There is nothing quite so lovely as observing nature and seeing how we are all interdependent species within this planet. Mockery Bird by Gerald Durrell is one of the most endearing books I have ever read. It is a beautiful tale of man’s ignorance and greed. Set in the picturesque fictional island of Zenkali, the book is humorous and satirical to the point of wanting to read it back to back again. It shows us how we are all part of an ecosystem – trees, flowers, insects, birds and man.
In The Mockery Bird, I sat amongst the Ombu & Amela trees, and took in the exotic scents of the tropical island, immersed in the world of Kingy, Peter Foxglove, the tribes, the side sweeps at religion, the absurdity of greed, and the twisted aims and means of the media. The book sparkled with laugh out loud moments. Like the one and only newspaper of the Island run by Damiens, that contains so many typesetting errors, it is a beauty it functions at all.

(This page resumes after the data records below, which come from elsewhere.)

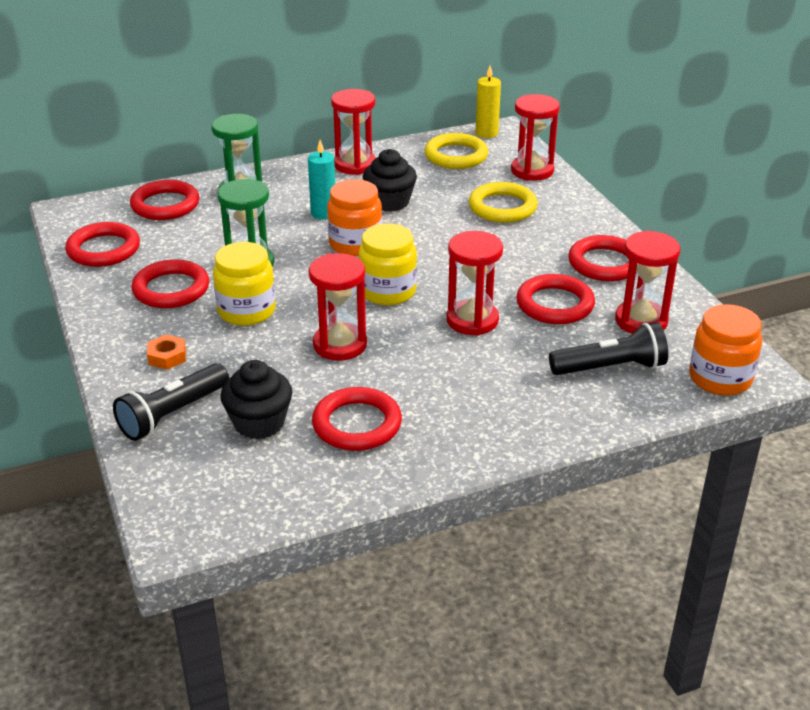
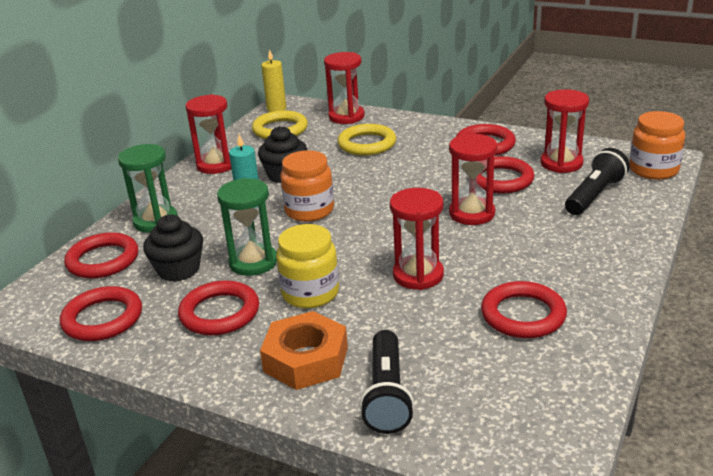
camera: 40 degrees left, 5 degrees down
(167, 356) = (306, 359): orange nut -> orange nut, size x2.00
(259, 423) = (460, 357): black cupcake -> black cupcake (178, 270)
(388, 291) = (387, 226): yellow jar -> none

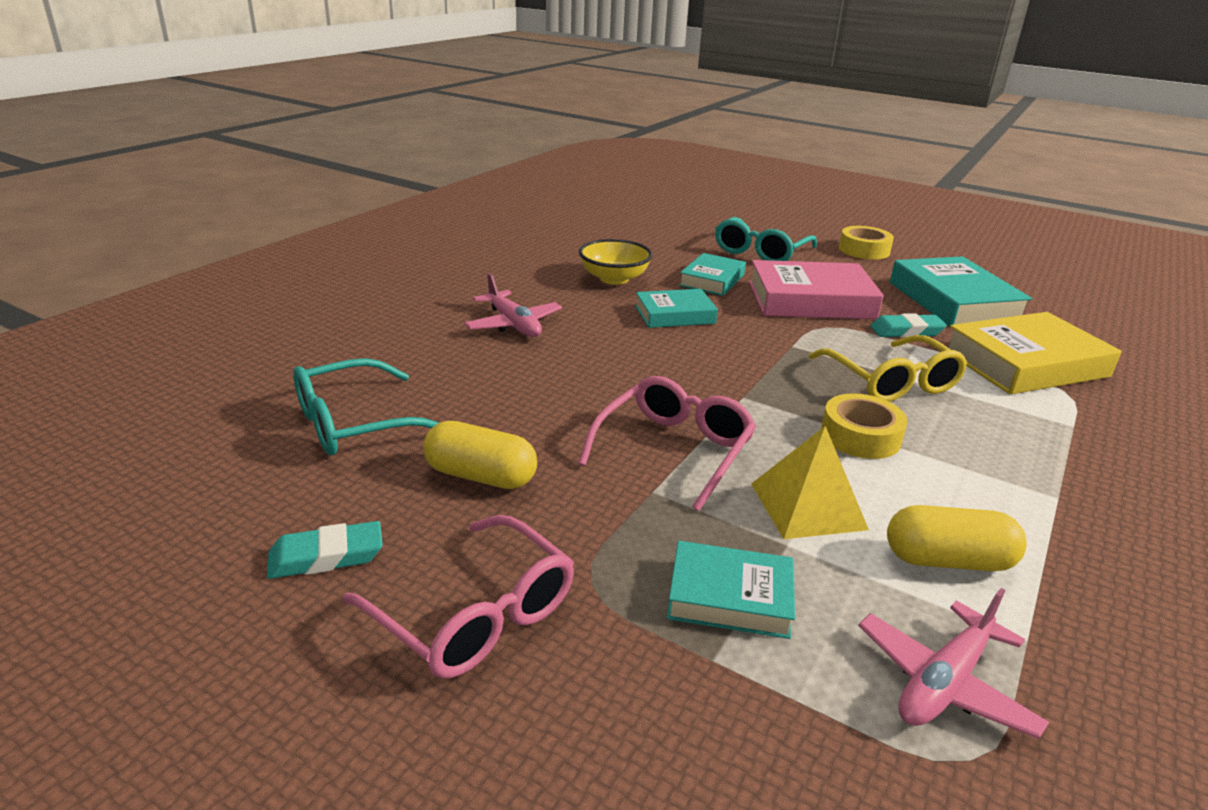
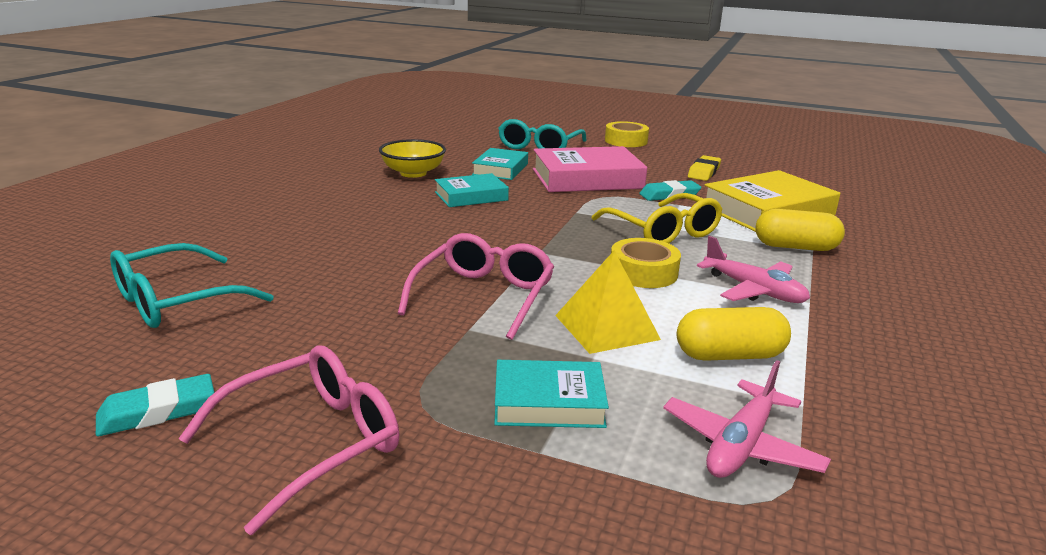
camera: 10 degrees left, 5 degrees down
(474, 614) = (312, 442): pink glasses -> pink glasses turned 75 degrees counterclockwise
(480, 476) = (306, 332): yellow capsule -> yellow capsule (795, 247)
(513, 324) = (324, 213): pink plane -> pink plane (753, 290)
(953, 301) = (704, 172): turquoise book -> yellow eraser

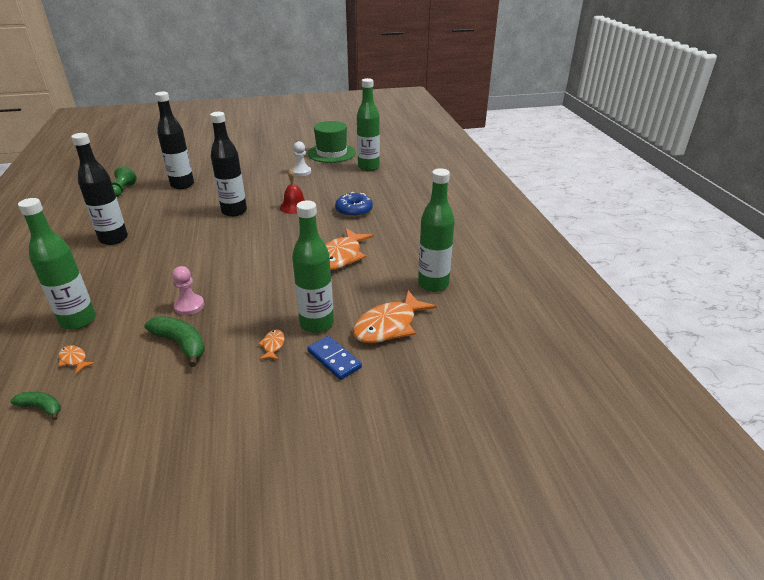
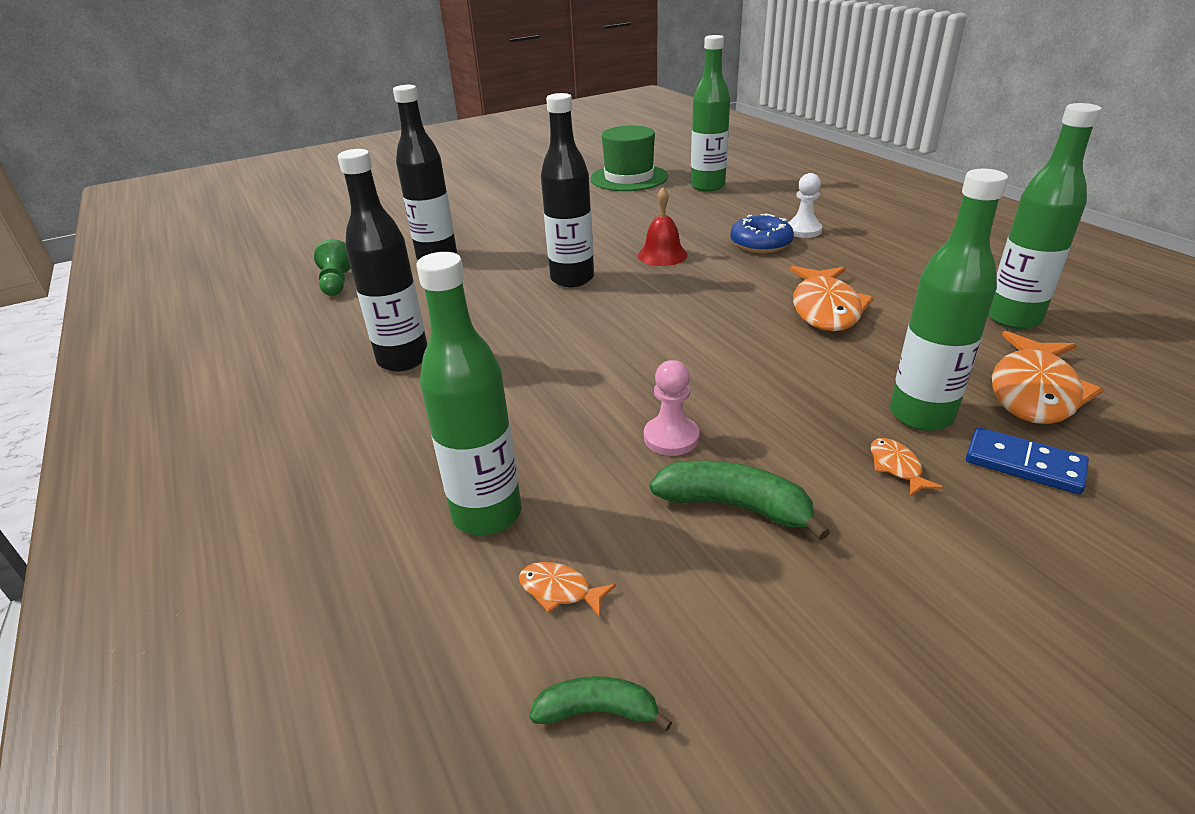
camera: 15 degrees left, 0 degrees up
(301, 172) = (613, 208): white pawn -> white pawn (803, 230)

“Poor old Damiens is like that. he threw the nursing fraternity into a rare state of confusion some time ago with his article on Florence Nightingale entitled ‘The Lady with the Lump’.”
The Mockery Bird, became extinct due to the culinary prowess of the invading French colonies some years prior. The Mockery Bird is the God to one of the tribes on the island, and obviously they were not happy with the extinction of the bird. It turns out that the Ombu trees survived only because the Mockery Birds ate the fruit of the Ombu tree and not being able to digest the seed, germinated them elsewhere. Now with the Mockery Birds gone, there was only one surviving Ombu tree on the island. Plans to have an ugly airstrip through the dense forests in the island are thwarted when Peter and Damien’s daughter accidentally see that 30 Mockery birds are still alive deep in the forest amongst a long lost patch of Ombu trees. This throws the island into a state of chaos, and the ruler, Kingy, is stretched to find a solution that satisfies the international community, the locals and the environment.
Does anyone remember Lorax? Written by Dr Seuss, in which he shows us what greed and ignorance can do, and made into a lovely movie? Now imagine a similar theme, written with endearing characters, a brilliant sense of humor and an exceptional setting? That is Mockery Bird.
It is a pity this book was not made into a movie. If you can read the book, please do.